Q Do you think there's an ideal scent to wake you up?
A Ideally an hour before bed, if that feels unrealistic, 30 minutes at least. Ease into your day with a mountain yoga breath or mantra instead, have fun dreaming up other activities you could turn to rather than the screen - podcasts, music, a bath, a fav mag, gentle yoga.
Q I’m a caffeine addict, how late can I get away with drinking coffee before it affects my sleep?

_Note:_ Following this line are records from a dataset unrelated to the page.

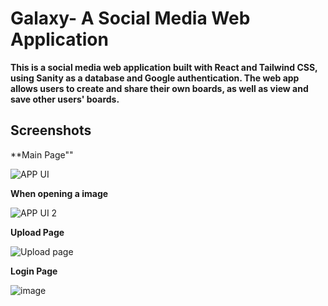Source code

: # Galaxy- A Social Media Web Application
**This is a social media web application built with React and Tailwind CSS, using Sanity as a database and Google authentication. The web app allows users to create and share their own boards, as well as view and save other users' boards.**

## Screenshots
**Main Page""

![APP UI](https://user-images.githubusercontent.com/85501675/225076734-affb6ac4-6f03-40ce-bad9-c616f9d99260.png)

**When opening a image**

![APP UI 2](https://user-images.githubusercontent.com/85501675/225076869-3738d5a3-47c2-4151-91d9-8b46219a6cfa.png)

**Upload Page**

![Upload page](https://user-images.githubusercontent.com/85501675/225076949-98abbfb1-1761-4bad-8291-9dbabb13d1c8.png)

**Login Page**

![image](https://user-images.githubusercontent.com/85501675/225077113-5974bdb9-22e3-46d5-8b0d-e8d470f63f7f.png)
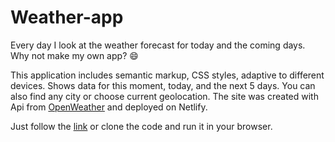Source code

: # Weather-app
Every day I look at the weather forecast for today and the coming days. Why not make my own app? :smile:

This application includes semantic markup, CSS styles, adaptive to different devices. Shows data for this moment, today, and the next 5 days. You can also find any city or choose current geolocation.  The site was created with Api from [OpenWeather](https://openweathermap.org/api) and deployed on Netlify.

Just follow the [link](https://sparkly-raindrop-0a0717.netlify.app/) or clone the code and run it in your browser.
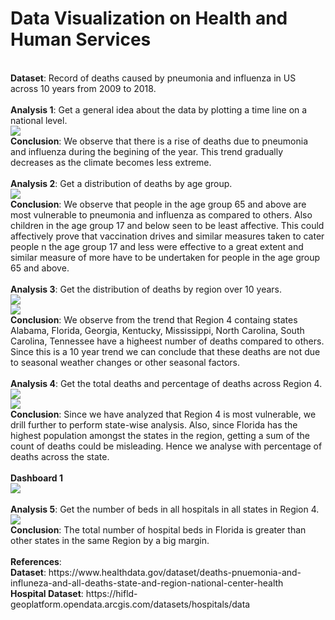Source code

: # Data Visualization on Health and Human Services
</br  >
<b>Dataset</b>: Record of deaths caused by pneumonia and influenza in US across 10 years from 2009 to 2018.</br  >
</br  >
<b>Analysis 1</b>: Get a general idea about the data by plotting a time line on a national level.</br  >
<img src=https://github.com/PrithviKamath/Visualizations/blob/master/Pneunomia%20Deaths%20Rate%20Visualization%20with%20Tabluea/Images/National%20Time%20Series.png></img></br  >
<b>Conclusion</b>: We observe that there is a rise of deaths due to pneumonia and influenza during the begining of the year. This trend gradually decreases as the climate becomes less extreme.</br  >
</br  >
<b>Analysis 2</b>: Get a distribution of deaths by age group.</br  >
<img src=https://github.com/PrithviKamath/Visualizations/blob/master/Pneunomia%20Deaths%20Rate%20Visualization%20with%20Tabluea/Images/Agewise%20National%20distribution.png></img></br  >
<b>Conclusion</b>: We observe that people in the age group 65 and above are most vulnerable to pneumonia and influenza as compared to others. Also children in the age group 17 and below seen to be least affective. This could affectively prove that vaccination drives and similar measures taken to cater people n the age group 17 and less were effective to a great extent and similar measure of more have to be undertaken for people in the age group 65 and above.</br  >
</br  >
<b>Analysis 3</b>: Get the distribution of deaths by region over 10 years.</br  >
<img src=https://github.com/PrithviKamath/Visualizations/blob/master/Pneunomia%20Deaths%20Rate%20Visualization%20with%20Tabluea/Images/Regional%20Total%20Deaths.png></img></br  >
<img src=https://github.com/PrithviKamath/Visualizations/blob/master/Pneunomia%20Deaths%20Rate%20Visualization%20with%20Tabluea/Images/Regional%20Time%20Series.png></img></br  >
<b>Conclusion</b>: We observe from the trend that Region 4 containg states Alabama, Florida, Georgia, Kentucky, Mississippi, North Carolina, South Carolina, Tennessee have a higheest number of deaths compared to others. Since this is a 10 year trend we can conclude that these deaths are not due to seasonal weather changes or other seasonal factors.</br  >
</br  >
<b>Analysis 4</b>: Get the total deaths and percentage of deaths across Region 4.</br  >
<img src=https://github.com/PrithviKamath/Visualizations/blob/master/Pneunomia%20Deaths%20Rate%20Visualization%20with%20Tabluea/Images/Region%204%20Total%20Deaths.png></img></br  >
<img src=https://github.com/PrithviKamath/Visualizations/blob/master/Pneunomia%20Deaths%20Rate%20Visualization%20with%20Tabluea/Images/Region%204%20Percentage%20Deaths.png></img></br  >
<b>Conclusion</b>: Since we have analyzed that Region 4 is most vulnerable, we drill further to perform state-wise analysis. Also, since Florida has the highest population amongst the states in the region, getting a sum of the count of deaths could be misleading. Hence we analyse with percentage of deaths across the state.</br  >
</br  >
<b>Dashboard 1</b></br  >
<img src=https://github.com/PrithviKamath/Visualizations/blob/master/Pneunomia%20Deaths%20Rate%20Visualization%20with%20Tabluea/Images/Dashboard%201.png></img></br  >
</br  >
<b>Analysis 5</b>: Get the number of beds in all hospitals in all states in Region 4.</br  >
<img src=https://github.com/PrithviKamath/Visualizations/blob/master/Pneunomia%20Deaths%20Rate%20Visualization%20with%20Tabluea/Images/Region%204%20Total%20Hospital%20Beds.png></img></br  >
<b>Conclusion</b>: The total number of hospital beds in Florida is greater than other states in the same Region by a big margin.</br  >
</br  >
<b>References</b>:</br  >
<b>Dataset</b>: https://www.healthdata.gov/dataset/deaths-pnuemonia-and-influneza-and-all-deaths-state-and-region-national-center-health</br  >
<b>Hospital Dataset</b>: https://hifld-geoplatform.opendata.arcgis.com/datasets/hospitals/data</br  >
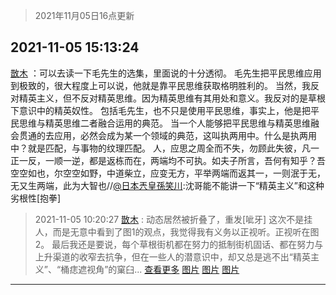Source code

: > 2021年11月05日16点更新
<link rel="stylesheet" href="https://cdn.jsdelivr.net/gh/taotie6/sampleJSON@main/css/photo_show.css">
<meta name="referrer" content="no-referrer" />


 ## 2021-11-05 15:13:24 

 [㪚木](https://www.coolapk.com/feed/31237632?shareKey=NmM2NTdiMTU5YWQwNjE4NGUzYjU~) ：可以去读一下毛先生的选集，里面说的十分透彻。
毛先生把平民思维应用到极致的，很大程度上可以说，他就是靠平民思维获取格明胜利的。
当然，我反对精英主义，但不反对精英思维。因为精英思维有其用处和意义。我反对的是草根下意识中的精英奴性。
包括毛先生，也不只是使用平民思维，事实上<!--break-->，他是把平民思维与精英思维二者融合运用的典范。
当一个人能够把平民思维与精英思维融会贯通的去应用，必然会成为某一个领域的典范，这叫执两用中。什么是执两用中？就是匹配，与事物的纹理匹配。
人，应思之周全而不失，勿顾此失彼，凡一正一反，一顺一逆，都是返栋而在，两端均不可执。如夫子所言，吾何有知乎？吾空空如也，尔空空如野，中道柴立，应变无方，平举两端而返其一，一则泯于无，无又生两端，此为大智也//<a class="feed-link-uname" href="/u/日本兲皇孫笑川">@日本兲皇孫笑川</a>:沈哥能不能讲一下“精英主义”和这种劣根性[抱拳] 

<div class="album">
</div>

> 2021-11-05 10:20:27 
> [㪚木](https://www.coolapk.com/feed/31230752?shareKey=ZmM3ZDg0NThmZjZjNjE4NGUzYjU~) : 动态居然被折叠了，重发[呲牙] 这次不是挂人，而是无意中看到了图1的观点，我觉得我有义务以正视听。正视听在图2。 最后我还是要说，每个草根街机都在努力的抵制街机固话、都在努力与上升渠道的收窄去抗争，但在一些人的潜意识中，却又总是逃不出“精英主义”、“桶痣遮视角”的窠臼... <a href="">查看更多</a> 
[图片](http://image.coolapk.com/feed/2021/1105/12/1081091_f1645369_7164_4981@1440x603.jpeg)
[图片](http://image.coolapk.com/feed/2021/1105/10/1081091_2e4dd75c_8825_9232@1440x4475.jpeg)
[图片](http://image.coolapk.com/feed/2021/1105/10/1081091_fa0822f5_8825_9234@1080x2791.jpeg)

 ------- 


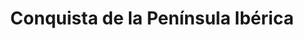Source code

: ﻿---
title: "Conquista de la Península Ibérica"
permalink: periodes_160.html
layout: periode
dataInici: 711
dataFi: 732
sidebar: periodes
pares:
  - id: 218
    title: "Alta Edad Media en Europa"
    dataInici: "(476)"
    dataFi: "(1000)"

  - id: 537
    title: "Califato Omeya"
    dataInici: "(661)"
    dataFi: "(750)"

fills:
jocsPrincipals:
jocsEscenaris:
jocsEpoca:
jocsEpocaEscenaris:
---
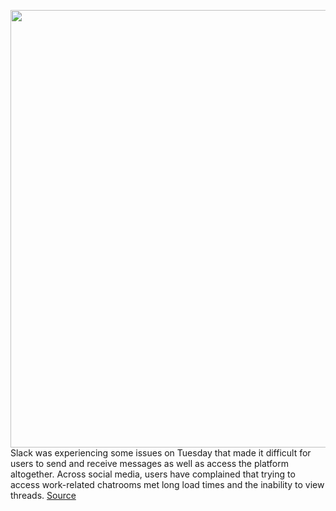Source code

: <img src='https://cdn.vox-cdn.com/thumbor/fYeaIPehuVVh1yknEAA6Y_HQAHY=/0x0:2040x1360/1200x800/filters:focal(857x517:1183x843)/cdn.vox-cdn.com/uploads/chorus_image/image/70536278/acastro_190412_1777_slack_0001.0.jpg' width='700px' /><br/>
Slack was experiencing some issues on Tuesday that made it difficult for users to send and receive messages as well as access the platform altogether. Across social media, users have complained that trying to access work-related chatrooms met long load times and the inability to view threads.
<a href='https://www.theverge.com/2022/2/22/22945594/slack-down-outage-connection-errors'> Source <a/>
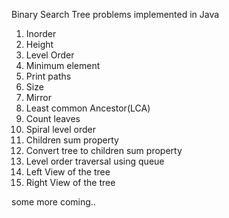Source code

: Binary Search Tree problems implemented in Java

1. Inorder
2. Height
3. Level Order
4. Minimum element
5. Print paths
6. Size
7. Mirror
8. Least common Ancestor(LCA)
9. Count leaves
10. Spiral level order
11. Children sum property
12. Convert tree to children sum property
13. Level order traversal using queue
14. Left View of the tree
15. Right View of the tree

some more coming.. 

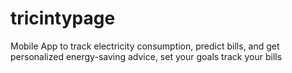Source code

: # tricintypage
Mobile App to track electricity consumption, predict bills, and get personalized energy-saving advice, set your goals track your bills
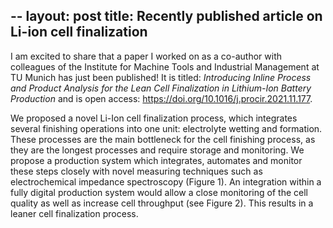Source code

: --
layout: post
title: Recently published article on Li-ion cell finalization
---

I am excited to share that a paper I worked on as a co-author with colleagues of the Institute for Machine Tools and Industrial Management at TU Munich has just been published! It is titled: *Introducing Inline Process and Product Analysis for the Lean Cell Finalization in Lithium-Ion Battery Production* and is open access: https://doi.org/10.1016/j.procir.2021.11.177.

We proposed a novel Li-Ion cell finalization process, which integrates several finishing operations into one unit: electrolyte wetting and formation. These processes are the main bottleneck for the cell finishing process, as they are the longest processes and require storage and monitoring. We propose a production system which integrates, automates and monitor these steps closely with novel measuring techniques such as electrochemical impedance spectroscopy (Figure 1). An integration within a fully digital production system would allow a close monitoring of the cell quality as well as increase cell throughput (see Figure 2). This results in a leaner cell finalization process.
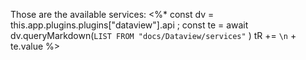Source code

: Those are the available services:
<%*
const dv = this.app.plugins.plugins["dataview"].api ;
const te = await dv.queryMarkdown(`LIST FROM "docs/Dataview/services"` )
tR += `\n` + te.value
%>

A Personally 2pm is as late as I would suggest. However, experiment to see what works for you but check sleep quality as well as the ease of getting to sleep. Green tea works or sparkling water is refreshing too if you need something to replace coffee. You could also try the NEOM Eau De Parfum - it’s the perfect pick me up!
Q I keep waking up really early around 5am, do you have any tips to stop early morning awakening?
A It’s hard to stop early waking but you can explore what you do when you wake - perfect for lying down meditation, breathing, mantras. Make the most of a little more time to wake up slowly and ease into the day.
Q Any tips for sleeping with chesty breathing and a sore throat? I suffer regularly with this and it really affects my sleep and my mood.
A I'd try to distract myself. Try mental imagery like 'replay your best day'. A guided 'yoga nidra' would help too. If in doubt make the most of resting time, even if you can’t actually sleep, allow your body and mind to relax.
Q Is there an optimum time to apply the scent before going to bed?
A Use a scented candle in the bedroom in the hour before bed or just a quick massage of hand balm or spritz of pillow spray works wonders. So however much time you have before bed there are things you can do to boost your chances of a great night’s sleep.
Q I feel as though I haven't slept properly in months, definitely no deep sleep that’s for sure, I just lie there for hours every night, help!
A try the mantra: “If I can’t sleep, I will rest. If I can’t slow my mind, I will soften my body. I become my breath…” repeat for as long as you need to until you feel relaxed and less anxious about sleep. You can repeat it out loud or in your head, whatever works best for you. We really hope the tips above help you all to sleep a little better, find a new bedtime routine or solve some of your sleep struggles.